Please see the manuscript for a description of the data sets and analyses performed. This depository's purpose is to make available all scripts and files used to analyse SGE data for VHL.

The SGE analysis pipeline in contained in: SGE_main_analysis. The order of scripts used in SGE data analysis data is:

1. 20230408_VHL_final_pipeline.sh - A custom pipeline for converting paired-end, Illumina-based sequencing data into variant counts, extracting editing outcomes, and annotating variants by genomic position using CADD data.

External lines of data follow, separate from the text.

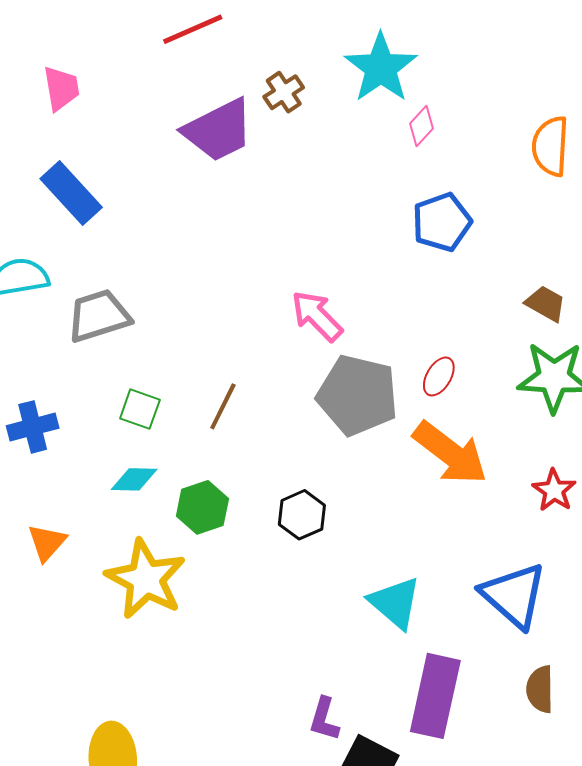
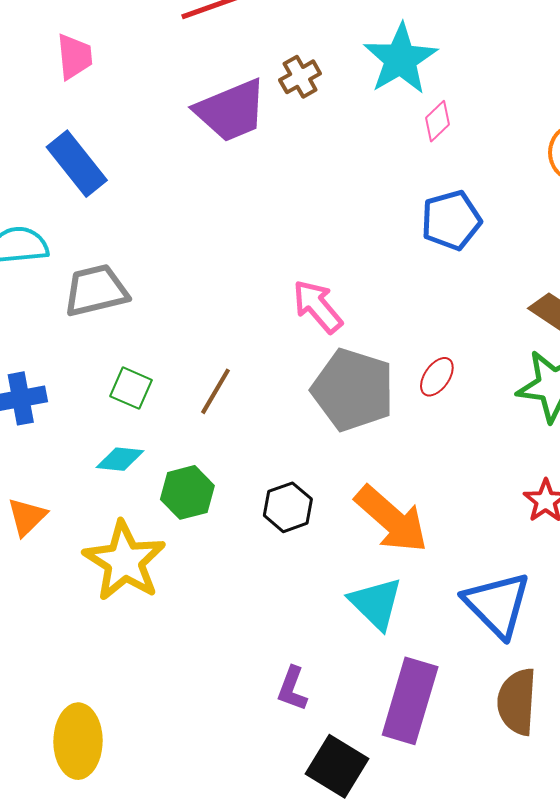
orange arrow: (450, 453) -> (391, 519), moved
brown semicircle: (540, 689) -> (517, 702), size x1.4
purple L-shape: (324, 719) -> (292, 689), moved

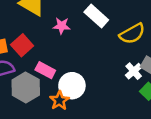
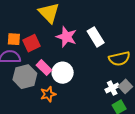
pink star: (62, 26) -> (66, 37), size x1.5
white circle: (72, 86) -> (63, 73), moved

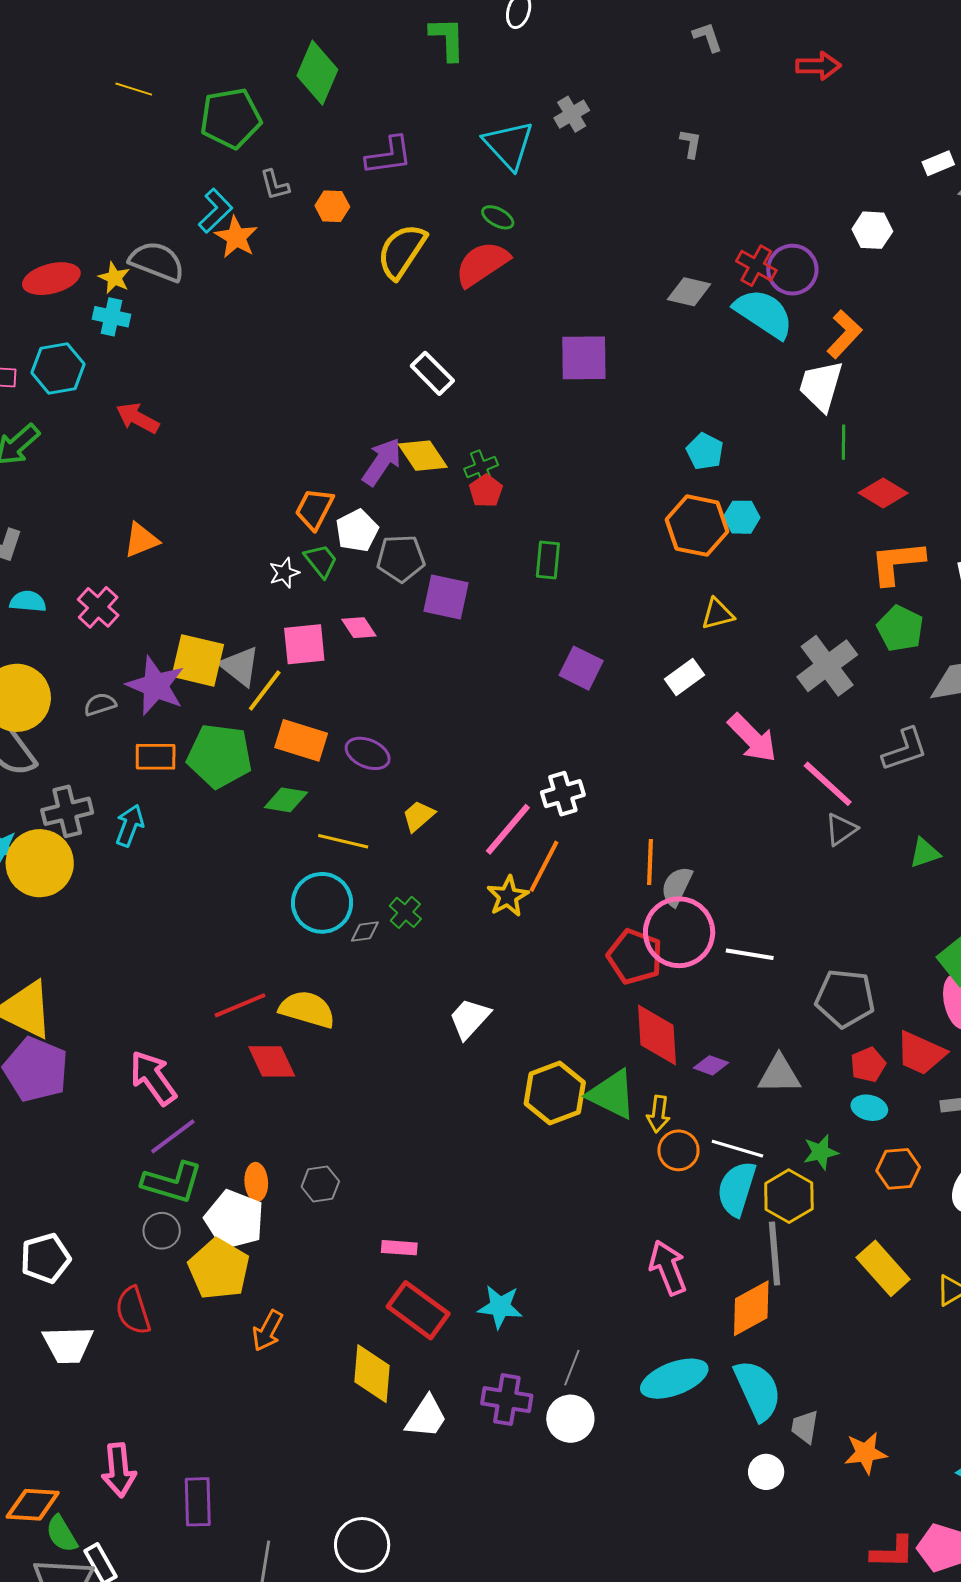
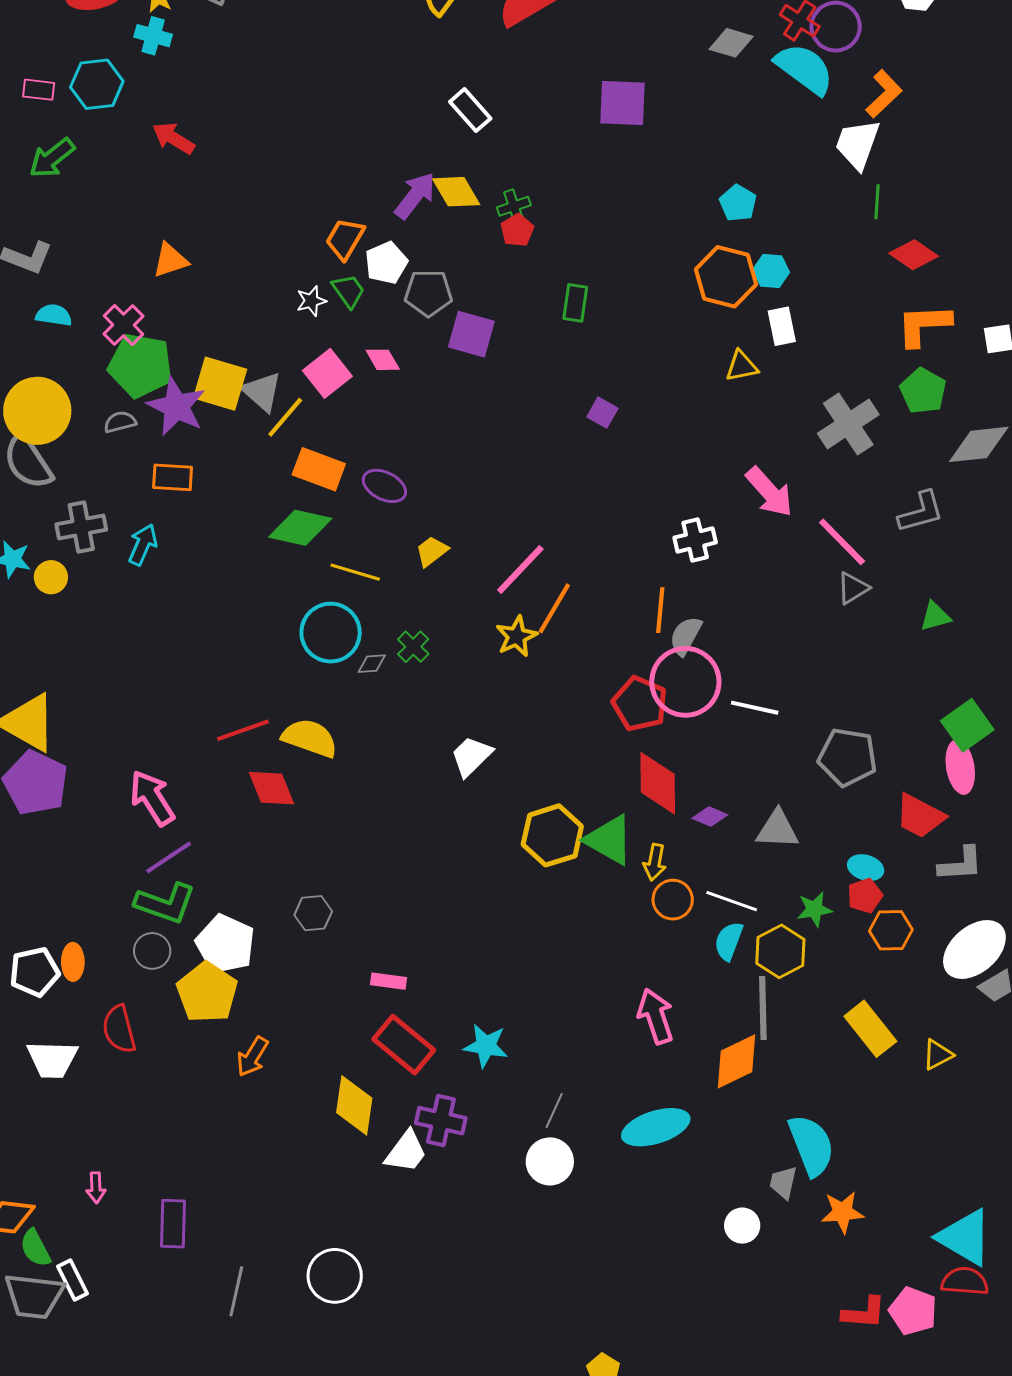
pink square: (304, 644) -> (327, 373), turned -36
purple square: (581, 668) -> (602, 413), size x0.7
white rectangle: (684, 677) -> (782, 326), moved, turned -69
green pentagon: (220, 756) -> (140, 365), moved
white cross: (563, 794) -> (695, 540), moved
green diamond: (286, 800) -> (300, 528), size x1.4
yellow circle: (40, 863) -> (51, 577), size x0.5
red pentagon: (868, 1065) -> (865, 896), moved
orange ellipse: (256, 1182) -> (73, 962), moved
cyan semicircle: (737, 1189) -> (729, 941), size x0.7
cyan semicircle: (758, 1390) -> (811, 1145), moved
purple cross: (507, 1400) -> (441, 1121), moved
pink arrow: (119, 1470) -> (96, 1188), size x0.6

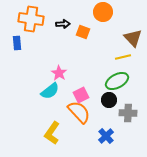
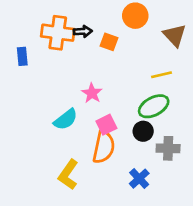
orange cross: (31, 19) -> (58, 33), moved
brown triangle: (133, 38) -> (175, 35), moved
pink star: (59, 73) -> (92, 93), moved
orange semicircle: (79, 112) -> (104, 147), turned 55

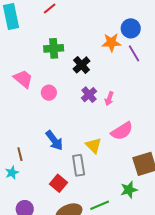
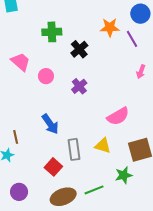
blue circle: (131, 28) -> (140, 14), moved
purple cross: (89, 95) -> (79, 86), moved
pink arrow: (109, 99) -> (141, 72), moved
yellow triangle: (94, 145) -> (103, 146), moved, turned -30

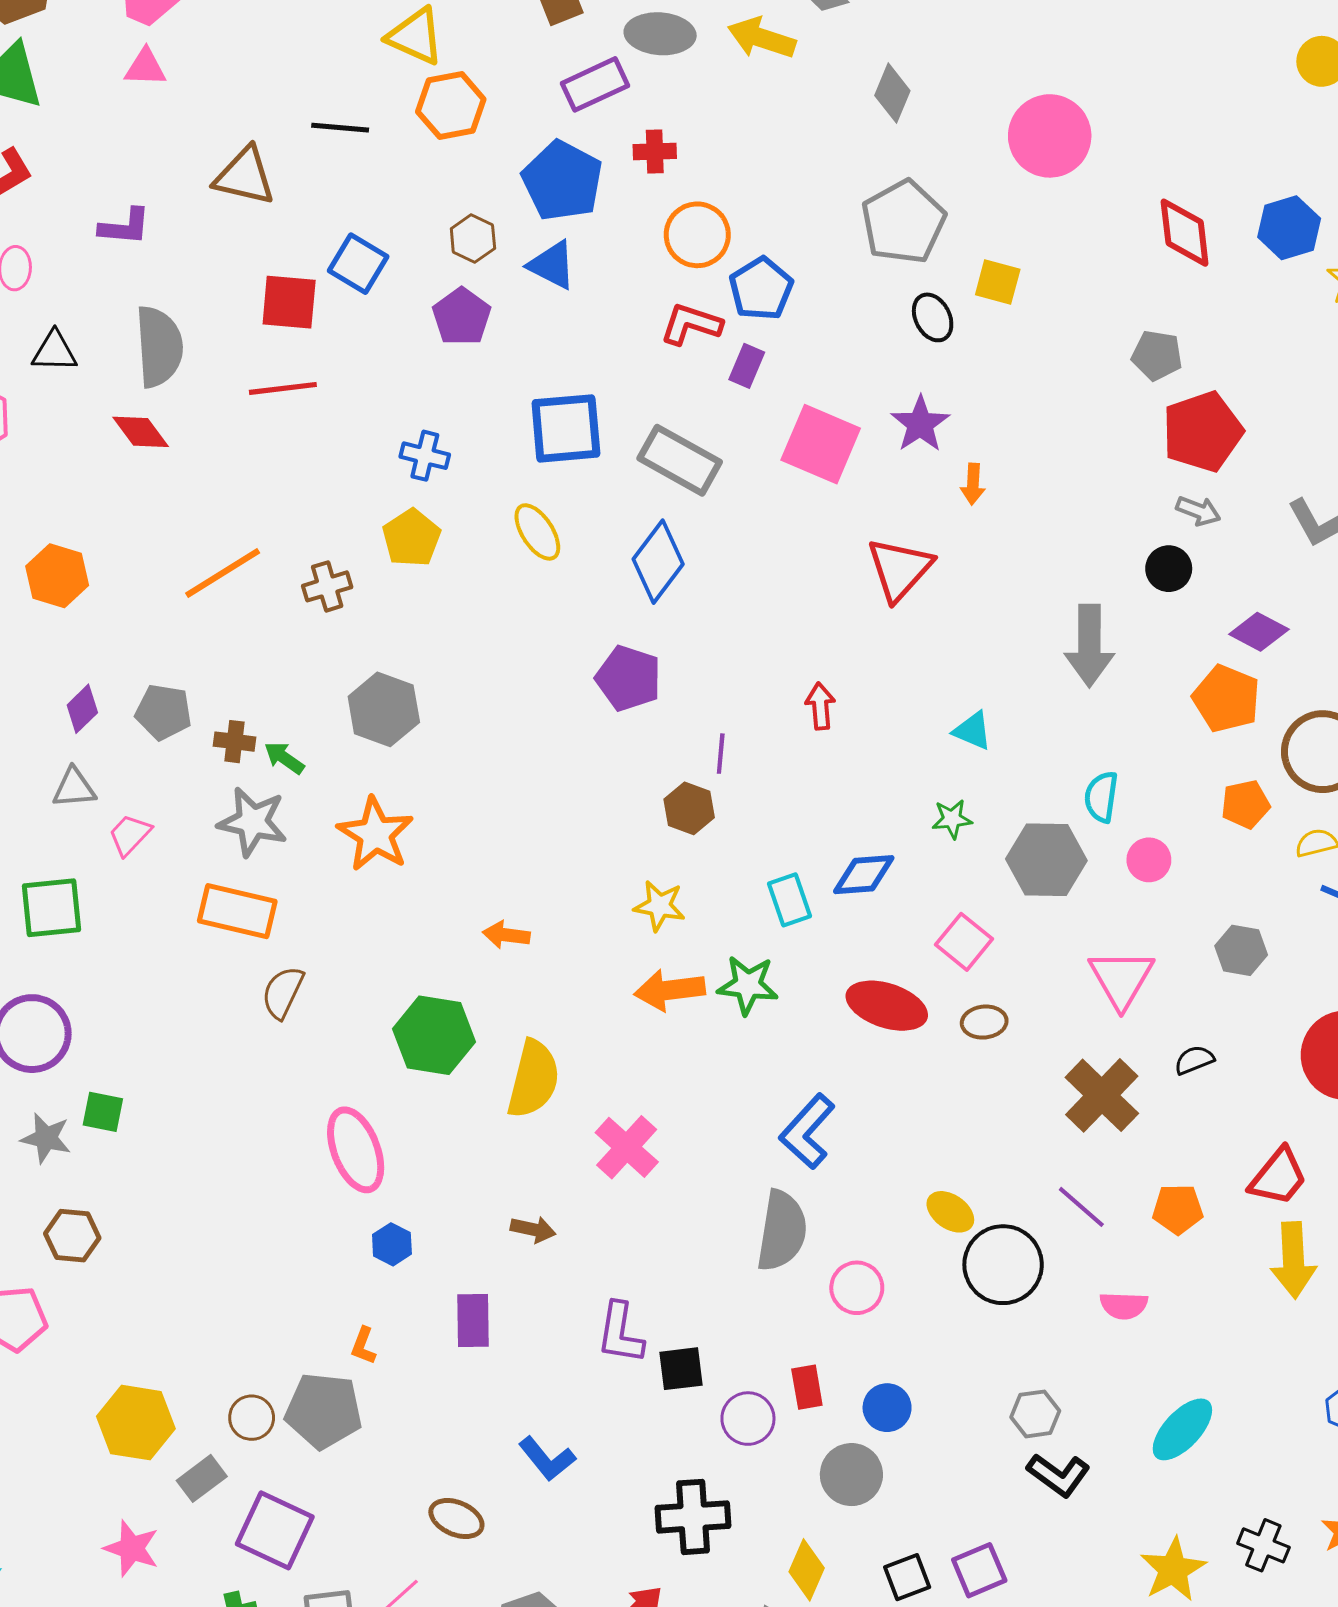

2. 230415_VHL_all_no_plots.Rmd - Processing all SGE regions anaylzed by replicate and analyzing replicates together in R, leading to a single dataframe for each set of replicates (i.e. the same SGE region in the same cell line performed under the same experimental conditions).

3. VHL_global_20240419.Rmd - Merging all data together, applying thresholds to exclude variants not reliably detected, importing additional data sets for analysis (ClinVar, cBioPortal, GeneBass, computational predictors, etc), and generating all SGE data figures. Output includes Supplementary Table 1 which contains all SGE "function scores" and all "RNA scores" derived.

Several input files are required to run the .sh pipeline. These are found in sh_input_files. Additionally, the pipeline calls custom scripts written in Python (v2.7.16), which are located in custom_scripts_for_SGE_pipeline.

Inputs for VHL_global_20230504.Rmd are included in rmd_input_files. Data sets from VHLdb and cBioPortal were parsed using custom python scripts, available in scripts_to_parse_external_data with required inputs (outputs are included in rmd_input_files).

Separate folders contain: 1.) DepMap data and R code to produce the analysis of DepMap Cell lines: DepMap_analysis. 2.) The inputs and code required for generating VHL SGE oligo pools for each library: Mutagenize.